### Given request 1
According to the blog post about reading, at what age did the writer's friend die?

### Document text

┄┄┄┄┄┄┄┄┄┄┄┄┄┄┄┄┄┄┄┄

I read about 20 books in 2012. I say “about” because a couple I didn’t finish (Do you count books you didn’t finish as “read”?) and the year will end with a few still unfinished. One-third of the books I read were non-fiction. The rest were fiction of the Speculative variety.
I’m a slow reader. Combine that with the fact that I work full-time outside the house, am finishing up my third full-length novel, and published 190 blog posts this year (this post is #191) , and reading twenty books in twenty-twelve is a fairly good accomplishment. For me.
Personally, I find that reading books is, sort of, a melancholy experience. I feel weird admitting this. In fact, one of the reasons I am admitting this publicly is because I’m hoping I’m not alone in this strange sentiment. Why is reading a melancholy experience? Because at some point I must stop.
And I will have left SO much unread.
Maybe I’m thinking about this because I’m still processing the sudden death of a friend. He died of a massive heart attack at age 50. He was in the middle of a divorce, trying to re-plot the rest of his life. He’d moved out, gotten his own apartment, and was looking forward to doing some things he’d never done. Like start reading. But he, literally, dropped dead.
With SO much unread.
Perhaps I’m over-thinking this, but as a reader, I’ve come to measure my life in terms of books. I correlate seasons of my life with the novels I’ve read. There was the Something Wicked This Way Comes season, the Moby Dick season, the Lord of the Rings season, the Perelandra season, and the Watership Down season. Funny how books can do that, huh? Like flags unfurled upon some newly conquered hill. Each hill, a little higher.
And closer to Home.
Readers measure their “lifespan” in terms of “bookspan.”

┄┄┄┄┄┄┄┄┄┄┄┄┄┄┄┄┄┄┄┄

### Exercise input
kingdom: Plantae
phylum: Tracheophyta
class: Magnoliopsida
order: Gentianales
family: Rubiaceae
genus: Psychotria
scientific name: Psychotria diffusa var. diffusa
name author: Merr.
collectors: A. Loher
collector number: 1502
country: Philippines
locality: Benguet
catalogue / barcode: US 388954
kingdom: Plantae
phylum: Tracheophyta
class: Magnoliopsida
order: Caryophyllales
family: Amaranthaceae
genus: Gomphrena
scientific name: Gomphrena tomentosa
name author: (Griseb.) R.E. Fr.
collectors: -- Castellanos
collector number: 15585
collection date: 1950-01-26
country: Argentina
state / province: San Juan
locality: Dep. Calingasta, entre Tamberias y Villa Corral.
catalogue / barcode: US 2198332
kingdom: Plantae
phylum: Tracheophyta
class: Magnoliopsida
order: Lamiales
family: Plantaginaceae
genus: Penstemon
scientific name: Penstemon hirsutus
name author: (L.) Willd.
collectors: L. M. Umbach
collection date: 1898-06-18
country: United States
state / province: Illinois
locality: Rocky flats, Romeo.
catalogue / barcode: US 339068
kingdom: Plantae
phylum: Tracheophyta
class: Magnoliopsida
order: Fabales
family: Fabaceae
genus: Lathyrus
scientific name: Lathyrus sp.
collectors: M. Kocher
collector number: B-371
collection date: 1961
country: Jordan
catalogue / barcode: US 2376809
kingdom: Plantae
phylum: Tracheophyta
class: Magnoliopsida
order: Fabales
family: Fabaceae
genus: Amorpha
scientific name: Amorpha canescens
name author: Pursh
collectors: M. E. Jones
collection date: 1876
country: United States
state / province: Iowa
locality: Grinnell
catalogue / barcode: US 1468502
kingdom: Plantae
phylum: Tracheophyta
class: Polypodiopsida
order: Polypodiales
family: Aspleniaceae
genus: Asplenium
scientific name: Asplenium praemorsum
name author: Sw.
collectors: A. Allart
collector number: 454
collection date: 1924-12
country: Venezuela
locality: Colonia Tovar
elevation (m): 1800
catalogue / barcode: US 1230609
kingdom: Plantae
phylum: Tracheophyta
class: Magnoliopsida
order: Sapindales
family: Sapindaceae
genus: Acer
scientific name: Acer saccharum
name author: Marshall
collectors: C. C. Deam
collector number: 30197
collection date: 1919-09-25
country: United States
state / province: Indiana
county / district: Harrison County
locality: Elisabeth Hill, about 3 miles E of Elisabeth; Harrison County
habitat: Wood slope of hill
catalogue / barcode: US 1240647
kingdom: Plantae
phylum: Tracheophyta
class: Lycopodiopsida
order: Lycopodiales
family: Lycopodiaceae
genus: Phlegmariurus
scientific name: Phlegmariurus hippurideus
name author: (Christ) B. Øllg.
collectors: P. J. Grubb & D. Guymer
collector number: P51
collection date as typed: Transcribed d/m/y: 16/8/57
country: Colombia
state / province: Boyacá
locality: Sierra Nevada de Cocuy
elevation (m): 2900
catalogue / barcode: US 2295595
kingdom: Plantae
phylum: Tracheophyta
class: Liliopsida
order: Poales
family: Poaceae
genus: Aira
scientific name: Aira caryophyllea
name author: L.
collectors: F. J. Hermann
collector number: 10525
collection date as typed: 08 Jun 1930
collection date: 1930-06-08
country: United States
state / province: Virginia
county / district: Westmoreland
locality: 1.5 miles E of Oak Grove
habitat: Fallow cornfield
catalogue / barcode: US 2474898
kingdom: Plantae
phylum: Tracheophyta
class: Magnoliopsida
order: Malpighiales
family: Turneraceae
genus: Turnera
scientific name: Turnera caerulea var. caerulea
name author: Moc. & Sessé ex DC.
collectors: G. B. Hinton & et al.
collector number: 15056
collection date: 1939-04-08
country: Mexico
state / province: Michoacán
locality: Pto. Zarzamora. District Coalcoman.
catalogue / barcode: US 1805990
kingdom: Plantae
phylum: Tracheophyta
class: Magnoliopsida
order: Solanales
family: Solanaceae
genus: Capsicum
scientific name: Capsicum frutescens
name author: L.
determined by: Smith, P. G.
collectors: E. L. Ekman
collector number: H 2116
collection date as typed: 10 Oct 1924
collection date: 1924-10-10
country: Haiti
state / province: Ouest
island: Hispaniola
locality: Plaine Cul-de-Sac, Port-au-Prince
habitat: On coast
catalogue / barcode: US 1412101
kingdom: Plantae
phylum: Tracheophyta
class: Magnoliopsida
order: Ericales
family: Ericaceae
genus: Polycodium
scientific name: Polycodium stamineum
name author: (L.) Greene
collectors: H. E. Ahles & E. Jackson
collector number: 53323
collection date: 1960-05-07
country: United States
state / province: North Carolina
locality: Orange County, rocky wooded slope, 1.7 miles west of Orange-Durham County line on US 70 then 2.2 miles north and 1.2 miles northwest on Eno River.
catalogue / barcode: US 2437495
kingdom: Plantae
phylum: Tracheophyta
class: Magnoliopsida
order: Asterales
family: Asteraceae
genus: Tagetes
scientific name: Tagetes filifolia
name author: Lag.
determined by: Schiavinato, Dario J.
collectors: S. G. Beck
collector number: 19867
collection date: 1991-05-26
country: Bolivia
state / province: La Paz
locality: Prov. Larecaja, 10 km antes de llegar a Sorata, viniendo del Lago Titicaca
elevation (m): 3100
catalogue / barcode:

┄┄┄┄┄┄┄┄┄┄┄┄┄┄┄┄┄┄┄┄

### Given request 2
Render the stretch of the listing from the line containing "locality: Orange County, rocky" through the end of the listing as a JSON list of strings, one string per line, leaving out blank lines and including only those lines.

### Correct output 1
He died at age 50.

### Correct output 2
[
  "locality: Orange County, rocky wooded slope, 1.7 miles west of Orange-Durham County line on US 70 then 2.2 miles north and 1.2 miles northwest on Eno River.",
  "catalogue / barcode: US 2437495",
  "kingdom: Plantae",
  "phylum: Tracheophyta",
  "class: Magnoliopsida",
  "order: Asterales",
  "family: Asteraceae",
  "genus: Tagetes",
  "scientific name: Tagetes filifolia",
  "name author: Lag.",
  "determined by: Schiavinato, Dario J.",
  "collectors: S. G. Beck",
  "collector number: 19867",
  "collection date: 1991-05-26",
  "country: Bolivia",
  "state / province: La Paz",
  "locality: Prov. Larecaja, 10 km antes de llegar a Sorata, viniendo del Lago Titicaca",
  "elevation (m): 3100",
  "catalogue / barcode:"
]